Exercise passage Block Start
Double.tostring (again) - how many digits

I know the topic of accuracy of doubles has been discussed many times but my problem is how to get the calculated value printed out - in a textField or a graphics.print event.

It seems that no matter what I use for the formatting (i.e. however many #'s in the format string: “####################0.##”) the output is always limited to 15 or 16 digits before errors start to occur.

Is there a way to print out the number (that is correct in the debugger) onto the screen?

Some simple code:

Dim n As Double = textfield1.Text.ToDouble

Dim s2 As String = n.ToString ( "#.#######################")

g.DrawText(s2, 0, g.FontAscent, g.width)

Dim s3 As String = n.ToString ("############################0.######")

g.DrawText(s3, 0, 20 + g.FontAscent, g.width)

Dim s4 As String = n.ToString ("########################################0.######")

g.DrawText(s4, 0, 40 + g.FontAscent, g.width)

Example outputs:

Whereas the manual says the max value of a double is:

• The maximum value of a Double is: ±1.79769313486231570814527423731704357e+308

Which looks more like 36 digits plus the exponent.

The number you are trying to output exceeds the resolution of a double which is, if memory serves, 2^53, or around 16 digits.

While a double can hold values that represent a 1.7E±308, only in rounded form after a certain point, hence your output.

See:

I can’t find the resolution of a double on the documentation. I also read the documentation as this is perfect valid:

Dim d As Double = 12345678901234567890.
Exercise passage Block End
Data for this exercise Block Start
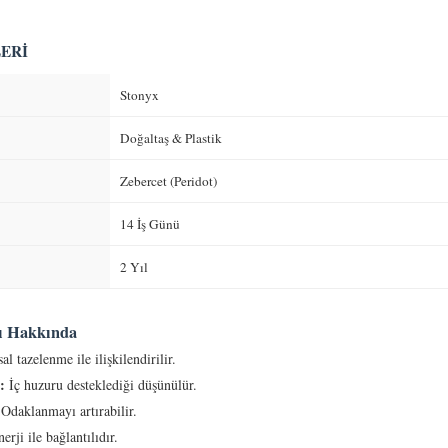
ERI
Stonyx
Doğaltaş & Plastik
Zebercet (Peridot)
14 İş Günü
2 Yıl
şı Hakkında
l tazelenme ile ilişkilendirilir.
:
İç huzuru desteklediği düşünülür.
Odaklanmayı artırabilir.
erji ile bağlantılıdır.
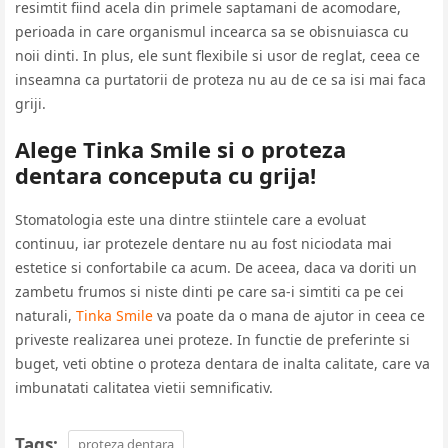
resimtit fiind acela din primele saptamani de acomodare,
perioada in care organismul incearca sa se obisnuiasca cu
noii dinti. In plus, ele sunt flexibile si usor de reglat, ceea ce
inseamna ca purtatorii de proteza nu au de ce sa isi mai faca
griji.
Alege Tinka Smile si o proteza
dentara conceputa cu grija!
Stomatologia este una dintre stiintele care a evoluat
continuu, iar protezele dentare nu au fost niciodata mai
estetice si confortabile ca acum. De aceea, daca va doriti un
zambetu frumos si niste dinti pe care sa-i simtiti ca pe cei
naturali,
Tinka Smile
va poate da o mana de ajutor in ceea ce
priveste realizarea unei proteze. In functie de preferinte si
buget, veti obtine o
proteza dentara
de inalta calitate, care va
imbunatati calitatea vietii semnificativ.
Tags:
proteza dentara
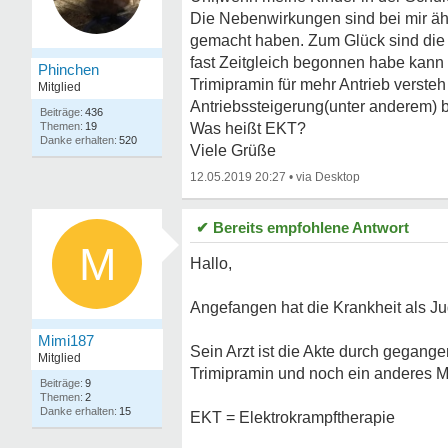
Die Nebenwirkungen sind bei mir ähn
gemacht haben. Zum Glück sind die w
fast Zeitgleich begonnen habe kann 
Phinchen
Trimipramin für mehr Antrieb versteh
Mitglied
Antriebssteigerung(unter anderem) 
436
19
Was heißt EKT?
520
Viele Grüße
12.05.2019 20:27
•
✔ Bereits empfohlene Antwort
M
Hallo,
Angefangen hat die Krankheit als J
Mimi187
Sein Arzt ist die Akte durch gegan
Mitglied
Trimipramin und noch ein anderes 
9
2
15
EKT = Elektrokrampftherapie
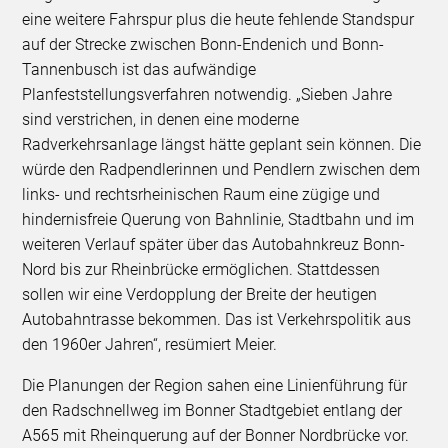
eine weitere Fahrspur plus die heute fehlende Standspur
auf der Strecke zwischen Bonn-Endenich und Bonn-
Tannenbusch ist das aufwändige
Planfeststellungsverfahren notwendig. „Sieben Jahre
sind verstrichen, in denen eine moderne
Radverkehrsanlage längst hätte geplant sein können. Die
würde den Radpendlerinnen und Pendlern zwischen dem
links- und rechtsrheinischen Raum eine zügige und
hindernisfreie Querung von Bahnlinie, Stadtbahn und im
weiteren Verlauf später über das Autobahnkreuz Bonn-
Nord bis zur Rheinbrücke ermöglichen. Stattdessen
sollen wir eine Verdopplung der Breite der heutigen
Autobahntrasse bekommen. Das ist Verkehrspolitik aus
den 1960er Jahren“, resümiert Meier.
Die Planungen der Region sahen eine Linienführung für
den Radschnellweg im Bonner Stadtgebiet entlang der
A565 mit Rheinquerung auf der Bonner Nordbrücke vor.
Data for this exercise Block End
Tasks to complete:
- A) Check each statement below against the thread about printing doubles, answering yes or no and quoting the words of the thread that decide it.
(i) Adding more #'s to the format string still leaves the output limited to 15 or 16 digits before errors appear.
(ii) The reply gives the resolution of a double as 2^64.
(iii) The original poster located the resolution of a double in the documentation.
- B) Copy out the lines of the rows from the line containing "resimtit fiind acela" through the line containing "EKT = Elektrokrampftherapie", inclusive, leaving out the pictures.

Expected responses:
- A)
(i) Yes: "the output is always limited to 15 or 16 digits before errors start to occur."
(ii) No: "if memory serves, 2^53, or around 16 digits."
(iii) No: "I can’t find the resolution of a double on the documentation."

- B)
resimtit fiind acela din primele saptamani de acomodare,
perioada in care organismul incearca sa se obisnuiasca cu
noii dinti. In plus, ele sunt flexibile si usor de reglat, ceea ce
inseamna ca purtatorii de proteza nu au de ce sa isi mai faca
griji.
Alege Tinka Smile si o proteza
dentara conceputa cu grija!
Stomatologia este una dintre stiintele care a evoluat
continuu, iar protezele dentare nu au fost niciodata mai
estetice si confortabile ca acum. De aceea, daca va doriti un
zambetu frumos si niste dinti pe care sa-i simtiti ca pe cei
naturali,
Tinka Smile
va poate da o mana de ajutor in ceea ce
priveste realizarea unei proteze. In functie de preferinte si
buget, veti obtine o
proteza dentara
de inalta calitate, care va
imbunatati calitatea vietii semnificativ.
Tags:
proteza dentara
Die Nebenwirkungen sind bei mir ähn
gemacht haben. Zum Glück sind die w
fast Zeitgleich begonnen habe kann 
Phinchen
Trimipramin für mehr Antrieb versteh
Mitglied
Antriebssteigerung(unter anderem) 
436
19
Was heißt EKT?
520
Viele Grüße
12.05.2019 20:27
•
✔ Bereits empfohlene Antwort
M
Hallo,
Angefangen hat die Krankheit als J
Mimi187
Sein Arzt ist die Akte durch gegan
Mitglied
Trimipramin und noch ein anderes 
9
2
15
EKT = Elektrokrampftherapie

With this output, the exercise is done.